Fear Friend and Foe
Fear can be a friend, if its an opportunity to develop courage. However, it can also be your enemy by preventing growth, new experiences and confidence gleaned from courage.Image courtesy of Stuart Miles at freedigitalphotos.net
Fear can be a natural response to a perceived or real threat. In this context, fear is obviously our 'friend'– it is protective. Fear envelops us, shielding us from being hurt physically or emotionally.
However, sometimes fear does not serve an adaptive purpose. An example would be if someone is afraid of meeting new people to the extent that new associations are avoided entirely. In this case it is maladaptive. This is because:
• Our fear response is self-reinforcing.
We perceive ourselves to be afraid by ‘watching our own behaviour’. Each time we avoid the subject or object of our fear, we prove to ourselves, in a manner, that we are indeed afraid.
• We are prevented from growing
For example if we are afraid of examinations to the extent that we avoided them entirely, we would always have this phobia. We wouldn’t learn not to fear tests. We wouldn’t learn that indeed we could cope; at the very least we wouldn’t learn that we had the courage to at least try, which would harmful to our self-concept.
Suppose we are afraid of public speaking. Talking in front of others could actually be seen as an opportunity to prove to ourselves we could and walk away with self-confidence. That is, growth.
• Fear may stop us from reaching our full potential
Even though nervousness is a natural response to a new job interview, if we were so afraid we didn’t even attend, we would never have a chance at being a successful applicant.
•Fear can prevent us from enjoying life fully
If we were preoccupied by a fear of snakes while trying bush walking, we may not ever have a new experience that we grew to enjoy.
(These are just examples – peoples’ fear response to various situations are unique, of course!)
When fear is not serving your best interests, there are a few things I’ve found to be helpful to deal with this dark shadow.
1. Be gentle on yourself.
If you are afraid anyway, there’s no use beating yourself up about it, because I know I feel worse, anyway!
2.. Weigh avoidance against facing the fear;
that is, the benefits of fighting your fear, versus the alternative of just sitting with it.
I’ve always been scared of rides at an amusement park that require me to gravitate many metres off the ground, such as rollercoaster rides and ferris wheels. While facing my fear and “doing it anyway” would be good for my self-confidence and self-respect, it just is not a practical or high priority thing to do.
However, a fear of talking to people (I am shy) can prevent me from sharing with other people. Obviously we meet people everywhere. This would be a fear I would fight. Everyone is different of course.
. You can try a technique of sudden immersion.

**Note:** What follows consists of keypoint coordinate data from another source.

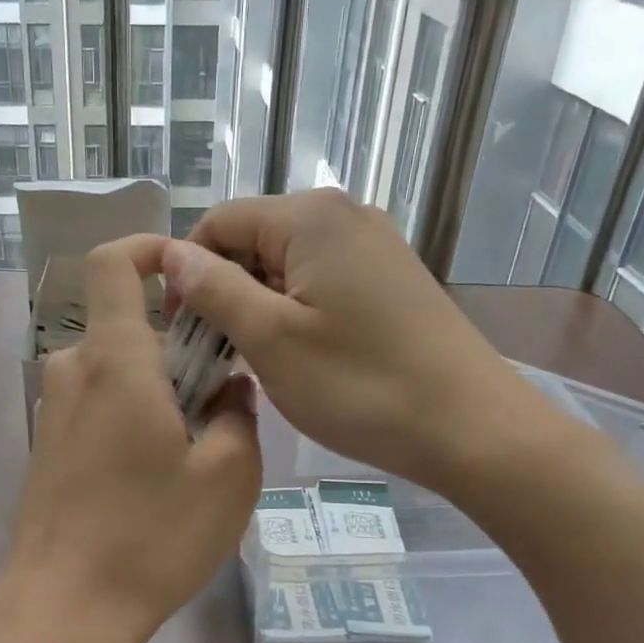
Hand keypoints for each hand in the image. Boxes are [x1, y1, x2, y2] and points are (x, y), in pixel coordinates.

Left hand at [0, 236, 261, 642]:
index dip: (148, 248)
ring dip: (156, 383)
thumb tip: (229, 390)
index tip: (189, 271)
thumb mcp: (228, 477)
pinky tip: (154, 471)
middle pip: (125, 323)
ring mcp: (53, 410)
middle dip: (177, 342)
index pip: (113, 264)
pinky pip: (95, 402)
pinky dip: (130, 411)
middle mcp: (73, 371)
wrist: (63, 610)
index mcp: (115, 361)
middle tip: (220, 396)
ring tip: (194, 443)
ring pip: (114, 367)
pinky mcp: (47, 445)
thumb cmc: (151, 538)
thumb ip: (238, 416)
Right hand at [170, 189, 573, 500]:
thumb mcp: (271, 339)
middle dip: (224, 290)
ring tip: (257, 361)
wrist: (472, 428)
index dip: (187, 271)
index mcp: (310, 216)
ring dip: (258, 306)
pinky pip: (321, 280)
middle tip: (217, 354)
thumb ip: (213, 289)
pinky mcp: (390, 277)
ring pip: (286, 264)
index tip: (180, 330)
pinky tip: (299, 354)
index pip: (218, 222)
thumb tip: (171, 254)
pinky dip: (295, 311)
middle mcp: (343, 215)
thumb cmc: (361, 385)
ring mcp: (373, 245)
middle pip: (253, 240)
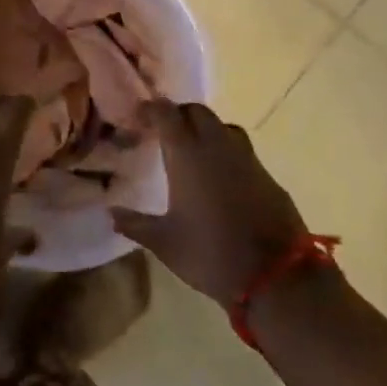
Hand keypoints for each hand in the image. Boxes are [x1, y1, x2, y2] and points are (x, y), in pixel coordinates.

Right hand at [111, 101, 306, 307]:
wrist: (276, 276)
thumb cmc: (211, 253)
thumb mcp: (165, 243)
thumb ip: (135, 224)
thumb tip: (111, 213)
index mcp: (187, 153)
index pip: (166, 113)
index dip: (151, 109)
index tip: (138, 116)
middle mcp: (217, 145)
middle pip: (197, 111)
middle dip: (178, 114)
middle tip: (164, 131)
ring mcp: (247, 158)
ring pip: (223, 126)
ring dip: (206, 129)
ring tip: (193, 149)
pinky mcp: (267, 175)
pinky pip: (242, 150)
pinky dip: (226, 152)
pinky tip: (221, 176)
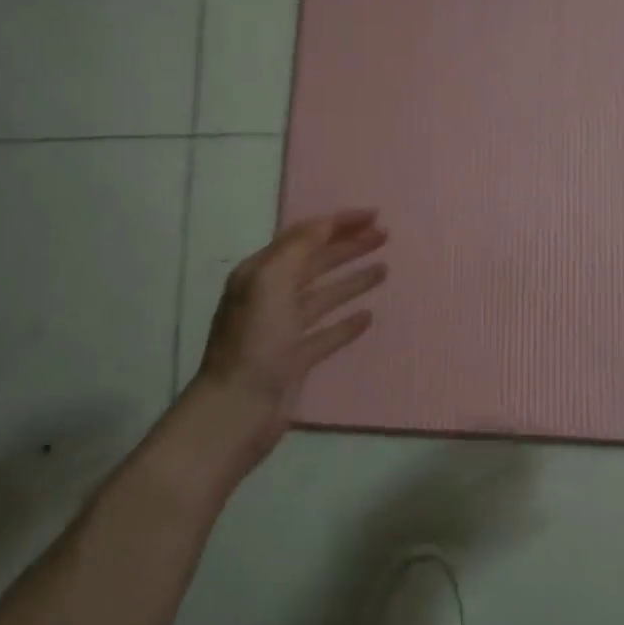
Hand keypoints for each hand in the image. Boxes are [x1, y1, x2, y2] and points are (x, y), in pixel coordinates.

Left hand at [196, 209, 388, 452]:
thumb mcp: (270, 282)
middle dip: (348, 246)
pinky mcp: (296, 359)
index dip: (338, 223)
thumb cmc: (254, 342)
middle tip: (385, 236)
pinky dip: (347, 323)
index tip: (374, 215)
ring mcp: (284, 329)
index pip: (303, 236)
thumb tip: (325, 225)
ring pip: (324, 295)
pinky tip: (368, 316)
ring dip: (352, 280)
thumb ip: (298, 248)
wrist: (238, 409)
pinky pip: (326, 333)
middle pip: (315, 262)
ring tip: (384, 268)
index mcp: (261, 273)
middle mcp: (271, 295)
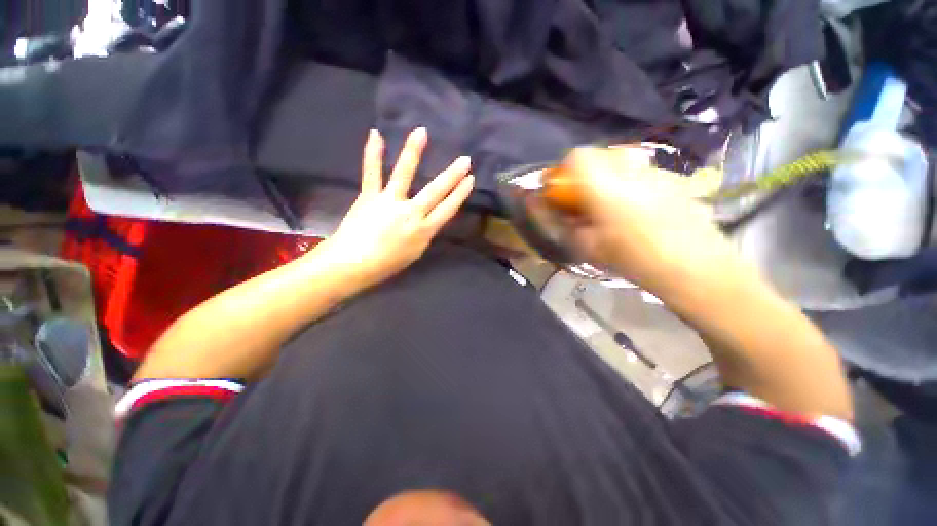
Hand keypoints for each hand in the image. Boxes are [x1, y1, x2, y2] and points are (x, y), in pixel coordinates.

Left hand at [313, 128, 473, 290]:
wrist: (353, 265)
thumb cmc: (386, 265)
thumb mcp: (414, 253)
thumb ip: (422, 234)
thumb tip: (425, 220)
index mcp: (424, 230)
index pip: (447, 208)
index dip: (460, 194)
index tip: (470, 179)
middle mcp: (410, 213)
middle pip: (435, 191)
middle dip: (452, 175)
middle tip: (465, 160)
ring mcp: (389, 202)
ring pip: (404, 174)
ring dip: (413, 152)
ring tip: (422, 132)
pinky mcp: (369, 196)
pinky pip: (372, 173)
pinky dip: (372, 154)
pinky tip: (375, 134)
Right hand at [566, 147, 738, 293]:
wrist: (696, 268)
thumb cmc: (635, 259)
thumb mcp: (588, 247)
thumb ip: (566, 224)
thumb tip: (552, 209)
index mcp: (606, 187)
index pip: (578, 156)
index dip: (564, 169)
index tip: (563, 190)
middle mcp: (632, 171)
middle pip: (601, 155)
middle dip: (587, 174)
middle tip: (586, 200)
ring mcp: (657, 173)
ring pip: (623, 163)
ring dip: (610, 178)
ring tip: (613, 206)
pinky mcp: (676, 180)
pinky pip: (643, 173)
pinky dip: (632, 184)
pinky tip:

This means that say you are frightened of spiders. You could put your hold a (non poisonous!!) one in your hand with the guidance of someone who knows something about arachnids.
Sudden immersion or quickly facing your fear could be like jumping into really cold water all at once when you feel you’d like to inch in comfortably instead.
Using the example of spiders, you could first look at a picture of a spider, then
look at it in a jar, then touch it, and finally hold it.
Fears are useful. At two opposite ends of the spectrum it can serve as a friend to prevent us from harm. Or, fear can be a friend as tool to encourage personal development, courage and confidence.